> Directions:
#1 In the passage on Jesus' priesthood, what three things does it say that priesthood can never do by its divine nature?
#2 In the passage on Jesus' priesthood, which Greek word is given for "continues," and what tense is noted for it?

> Supplied text:
---
But (term of contrast) Jesus (Iesous), on the other hand, because He continues (meno - present tense) forever (eis ton aion = unto the age), holds (present tenseHis priesthood (hierosune/hierosynepermanently (aparabatos). - Jesus, unlike the priests of the old order, lives forever. Therefore His priesthood is unchanging and can never be transferred to another. Jesus’ priesthood does not just happen to be permanent. It cannot possibly be anything but permanent. It is not capable of anything but permanence. By its very divine nature it can never conclude or weaken or become ineffective. Jesus Christ has a priesthood that is absolutely incapable of ever being altered in any way! He is the last High Priest. No other will ever be needed.
---
> Data entries:
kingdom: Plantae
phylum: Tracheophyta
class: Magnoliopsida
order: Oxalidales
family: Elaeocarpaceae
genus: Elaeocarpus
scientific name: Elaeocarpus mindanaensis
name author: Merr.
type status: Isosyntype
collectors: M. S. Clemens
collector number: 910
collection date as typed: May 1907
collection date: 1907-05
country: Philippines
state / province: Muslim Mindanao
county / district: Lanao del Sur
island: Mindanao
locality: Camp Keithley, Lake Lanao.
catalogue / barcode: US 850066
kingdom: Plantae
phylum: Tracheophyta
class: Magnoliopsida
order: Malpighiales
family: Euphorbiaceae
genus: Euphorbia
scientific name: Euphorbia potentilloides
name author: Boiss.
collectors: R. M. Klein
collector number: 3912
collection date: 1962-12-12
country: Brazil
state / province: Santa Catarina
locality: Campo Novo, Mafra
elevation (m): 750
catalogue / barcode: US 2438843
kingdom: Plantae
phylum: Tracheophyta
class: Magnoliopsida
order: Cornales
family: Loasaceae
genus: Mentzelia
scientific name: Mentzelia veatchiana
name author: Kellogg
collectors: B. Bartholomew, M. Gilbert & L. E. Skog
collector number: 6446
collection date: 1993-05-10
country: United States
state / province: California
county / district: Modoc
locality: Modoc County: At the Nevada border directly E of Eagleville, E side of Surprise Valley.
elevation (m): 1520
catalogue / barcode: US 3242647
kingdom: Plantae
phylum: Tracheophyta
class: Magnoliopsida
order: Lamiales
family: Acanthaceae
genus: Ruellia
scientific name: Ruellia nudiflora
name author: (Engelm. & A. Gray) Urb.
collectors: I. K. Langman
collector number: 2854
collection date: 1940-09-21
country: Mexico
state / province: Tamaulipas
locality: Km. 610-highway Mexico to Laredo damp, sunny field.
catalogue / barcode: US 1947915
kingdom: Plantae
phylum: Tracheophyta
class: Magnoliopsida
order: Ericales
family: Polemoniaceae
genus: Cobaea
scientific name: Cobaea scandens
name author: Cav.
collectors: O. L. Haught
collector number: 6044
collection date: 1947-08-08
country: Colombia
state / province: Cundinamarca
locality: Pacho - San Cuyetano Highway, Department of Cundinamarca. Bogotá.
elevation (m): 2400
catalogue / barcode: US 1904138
---
> Outputs in order:
#1 Conclude, weaken, become ineffective

#2 Meno, in the present tense.